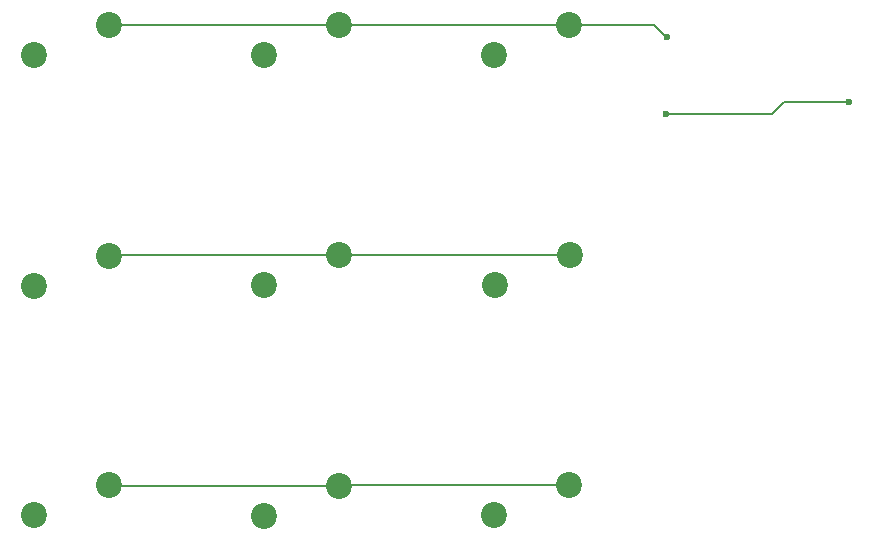
<source format=gbr>
%TF.GenerationSoftware,KiCad,Pcbnew,8.0.6*%
%TF.CreationDate,2024-10-28T02:11:40-04:00*%
%TF.ProjectId,macropad_schematic,6d616372-6f70-4616-945f-736368656d61,rev?*%
%TF.SameCoordinates,Original*%
%TF.FileFunction,Copper,L1,Top*%
%TF.FilePolarity,Positive*%
%FSLAX46Y46*%
G04 Gerber Fmt 4.6, Leading zero omitted, Abs format (unit mm)*
G04 Created by KiCad (PCBNEW 8.0.6) date 2024-10-28 02:11:40*
%MOMM*%
%LPD*%
G01*
G04 APERTURE LIST*
%TA.AperFunction,ComponentPad*%
%ADD10C,2.200000*%
%TD*%
%TA.AperFunction,ViaPad*%
%ADD11C,0.600000*%
%TD*%
%TA.AperFunction,Conductor*%
%ADD12C,0.200000*%
%TD*%
G04 APERTURE END LIST*
D10*
%TO.P,SW6,1,1*%
%TO.N,Column 2*%
X115850000Y-106500000D03*
%TO.P,SW6,2,2*%
%TO.N,Net-(D6-A)*%
X109500000Y-109040000D03*
%TD*%
%TO.P,SW5,1,1*%
%TO.N,Column 1*%
X115850000Y-86960000D03*
%TO.P,SW5,2,2*%
%TO.N,Net-(D5-A)*%
X109500000Y-89500000D03*
%TD*%
%TO.P,SW8,1,1*%
%TO.N,Column 1*%
X135390000Y-86920000D03*
%TO.P,SW8,2,2*%
%TO.N,Net-(D8-A)*%
X129040000Y-89460000D03*
%TD*%
%TO.P,SW1,1,1*%
%TO.N,Column 0*%
X96350000Y-67500000D03*
%TO.P,SW1,2,2*%
%TO.N,Net-(D1-A)*%
X90000000Y-70040000D03*
%TD*%
%TO.P,SW2,1,1*%
%TO.N,Column 1*%
X96350000Y-87000000D03*
%TO.P,SW2,2,2*%
%TO.N,Net-(D2-A)*%
X90000000Y-89540000D03*
%TD*%
%TO.P,SW3,1,1*%
%TO.N,Column 2*%
X96390000Y-106420000D03*
%TO.P,SW3,2,2*%
%TO.N,Net-(D3-A)*%
X90040000Y-108960000D03*
%TD*%
%TO.P,SW4,1,1*%
%TO.N,Column 0*%
X115850000Y-67500000D03*
%TO.P,SW4,2,2*%
%TO.N,Net-(D4-A)*%
X109500000Y-70040000D03*
%TD*%
%TO.P,SW9,1,1*%
%TO.N,Column 2*%
X135310000Y-106420000D03*
%TO.P,SW9,2,2*%
%TO.N,Net-(D9-A)*%
X128960000Y-108960000D03*
%TD*%
%TO.P,SW7,1,1*%
%TO.N,Column 0*%
X135350000Y-67500000D03*
%TO.P,SW7,2,2*%
%TO.N,Net-(D7-A)*%
X129000000Y-70040000D03*
%TD*%
D11*
%TO.N,Row 2*%
X159000000Y-74000000D03*
X143500000Y-75000000D03*
%TO.N,Column 0*%
X143600000Y-68500000D03*
%TD*%
D12*
%TO.N,Row 2*%
X153500000Y-74000000D02*
X152500000Y-75000000D01*
X152500000Y-75000000D02*
X143500000Y-75000000D01*
X159000000Y-74000000D02*
X153500000Y-74000000D01*
%TO.N,Column 0*%
X115850000Y-67500000D02*
X96350000Y-67500000D01*
X143500000Y-68500000D02*
X142500000Y-67500000D01*
X143600000Y-68500000D02*
X143500000Y-68500000D01*
X135350000Y-67500000D02*
X115850000Y-67500000D01*
X142500000Y-67500000D02*
X135350000Y-67500000D01*
%TO.N,Column 1*%
X115890000Y-86920000D02*
X115850000Y-86960000D01*
X135390000Y-86920000D02*
X115890000Y-86920000D01*
X96390000Y-86960000D02*
X96350000Y-87000000D01*
X115850000Y-86960000D02*
X96390000Y-86960000D01*
%TO.N,Column 2*%
X135310000Y-106420000D02*
X115930000Y-106420000D01*
X115850000Y-106500000D02*
X96470000Y-106500000D01*
X115930000Y-106420000D02*
X115850000Y-106500000D01*
X96470000Y-106500000D02*
X96390000Y-106420000D01*
%TD*%
M02*

</source>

= = =

▸ **AIM OF THE TASK**:
Apart from the images, please copy every line of the data exactly as written.

▸ **ANSWER SECTION**:
<source format=gbr>
%TF.GenerationSoftware,KiCad,Pcbnew,8.0.6*%
%TF.CreationDate,2024-10-28T02:11:40-04:00*%
%TF.ProjectId,macropad_schematic,6d616372-6f70-4616-945f-736368656d61,rev?*%
%TF.SameCoordinates,Original*%
%TF.FileFunction,Copper,L1,Top*%
%TF.FilePolarity,Positive*%
%FSLAX46Y46*%
G04 Gerber Fmt 4.6, Leading zero omitted, Abs format (unit mm)*
G04 Created by KiCad (PCBNEW 8.0.6) date 2024-10-28 02:11:40*
%MOMM*%
%LPD*%
G01*
G04 APERTURE LIST*
%TA.AperFunction,ComponentPad*%
%ADD10C,2.200000*%
%TD*%
%TA.AperFunction,ViaPad*%
%ADD11C,0.600000*%
%TD*%
%TA.AperFunction,Conductor*%
%ADD12C,0.200000*%
%TD*%
G04 APERTURE END LIST*
D10*
%TO.P,SW6,1,1*%
%TO.N,Column 2*%
X115850000Y-106500000D03*
%TO.P,SW6,2,2*%
%TO.N,Net-(D6-A)*%
X109500000Y-109040000D03*
%TD*%
%TO.P,SW5,1,1*%
%TO.N,Column 1*%
X115850000Y-86960000D03*
%TO.P,SW5,2,2*%
%TO.N,Net-(D5-A)*%
X109500000Y-89500000D03*
%TD*%
%TO.P,SW8,1,1*%
%TO.N,Column 1*%
X135390000Y-86920000D03*
%TO.P,SW8,2,2*%
%TO.N,Net-(D8-A)*%
X129040000Y-89460000D03*
%TD*%
%TO.P,SW1,1,1*%
%TO.N,Column 0*%
X96350000Y-67500000D03*
%TO.P,SW1,2,2*%
%TO.N,Net-(D1-A)*%
X90000000Y-70040000D03*
%TD*%
%TO.P,SW2,1,1*%
%TO.N,Column 1*%
X96350000Y-87000000D03*
%TO.P,SW2,2,2*%
%TO.N,Net-(D2-A)*%
X90000000Y-89540000D03*
%TD*%
%TO.P,SW3,1,1*%
%TO.N,Column 2*%
X96390000Y-106420000D03*
%TO.P,SW3,2,2*%
%TO.N,Net-(D3-A)*%
X90040000Y-108960000D03*
%TD*%
%TO.P,SW4,1,1*%
%TO.N,Column 0*%
X115850000Y-67500000D03*
%TO.P,SW4,2,2*%
%TO.N,Net-(D4-A)*%
X109500000Y-70040000D03*
%TD*%
%TO.P,SW9,1,1*%
%TO.N,Column 2*%
X135310000Y-106420000D03*
%TO.P,SW9,2,2*%
%TO.N,Net-(D9-A)*%
X128960000Y-108960000D03*
%TD*%
%TO.P,SW7,1,1*%
%TO.N,Column 0*%
X135350000Y-67500000D03*
%TO.P,SW7,2,2*%
%TO.N,Net-(D7-A)*%
X129000000Y-70040000D03*
%TD*%
D11*
%TO.N,Row 2*%
X159000000Y-74000000D03*
X143500000Y-75000000D03*
%TO.N,Column 0*%
X143600000Y-68500000D03*
%TD*%
D12*
%TO.N,Row 2*%
X153500000Y-74000000D02*
X152500000Y-75000000D01*
X152500000Y-75000000D02*
X143500000Y-75000000D01*
X159000000Y-74000000D02*
X153500000Y-74000000D01*
%TO.N,Column 0*%
X115850000Y-67500000D02*
X96350000Y-67500000D01*
X143500000Y-68500000D02*
X142500000Y-67500000D01*
X143600000Y-68500000D02*
X143500000Y-68500000D01*
X135350000Y-67500000D02*
X115850000Y-67500000D01*
X142500000Y-67500000D02*
X135350000Y-67500000D01*
%TO.N,Column 1*%
X115890000Y-86920000D02*
X115850000Y-86960000D01*
X135390000Y-86920000D02*
X115890000Y-86920000D01*
X96390000Y-86960000D02*
X96350000Y-87000000D01*
X115850000Y-86960000D02*
X96390000Y-86960000D01*
%TO.N,Column 2*%
X135310000Y-106420000D02*
X115930000Y-106420000D01*
X115850000Y-106500000D02*
X96470000Y-106500000D01*
X115930000Y-106420000D02*
X115850000Y-106500000D01*
X96470000Y-106500000D02*
X96390000Y-106420000D01*
%TD*%
M02*

</source>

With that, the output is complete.